The ASIC report states that the regulator understands "that there is a perception among some industry commentators that there is inconsistency in fee and cost disclosure and deliberate fee gaming".

"However, it should be noted that variances in fee and cost disclosures can be the result of differing (but legitimate) interpretations of the requirements, rather than deliberate under-reporting of fees," it said.

The report noted that any undisclosed fee or cost would still reduce the investment return reported

to investors and this was because a reduction in disclosed fees and costs was essentially absorbed, in most instances, by investment returns.

"This may act as a disincentive for funds to disclose fees and costs correctly," it said. "However, it is possible to under-disclose fees or costs sufficiently for a fund to appear cheaper or better value than its competitors, while still producing an investment return that continues to appear competitive and reasonable to investors."

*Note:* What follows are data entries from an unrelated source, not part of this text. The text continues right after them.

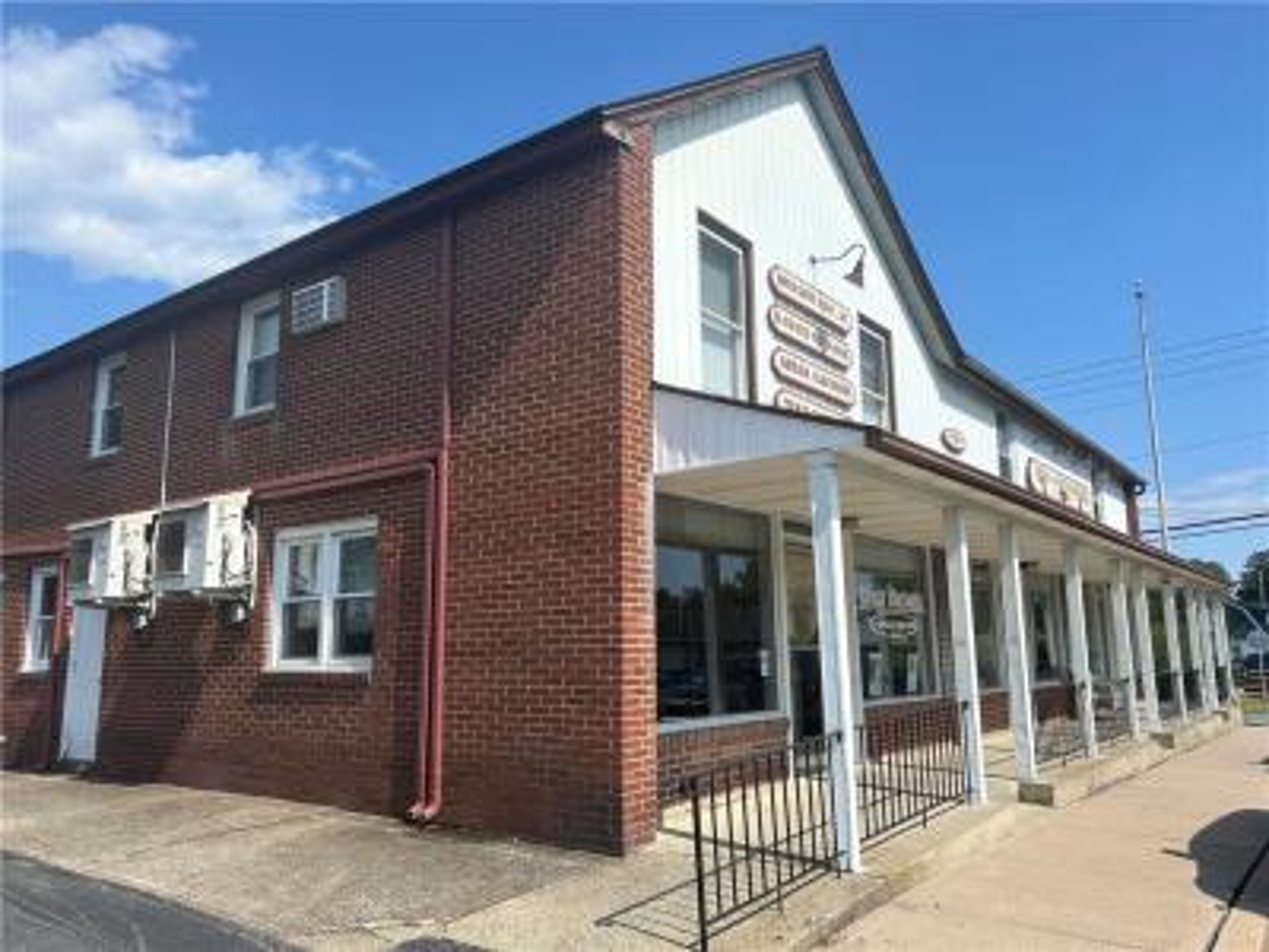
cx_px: 634
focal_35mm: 26
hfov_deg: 67.3
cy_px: 476
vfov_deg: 53.1
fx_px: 953
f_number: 1.5
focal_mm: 5.7
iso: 50
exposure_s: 1/4115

The report cited the example of a fund reducing its disclosed fees by 50—100 basis points for a ‘balanced' investment option, which may be sufficient to make its fees appear cheaper than its competitors, while still maintaining its net returns within the competitive range of returns for similar options.

"This problem is further exacerbated by the fact that similarly labelled options—such as ‘balanced', ‘growth' and ‘diversified'—do not always have comparable asset allocations and investment strategies, making it more difficult for investors to properly compare investment options," it said.

The ASIC report pointed to industry support for the development of a standards regime and the issue of prescriptive standards.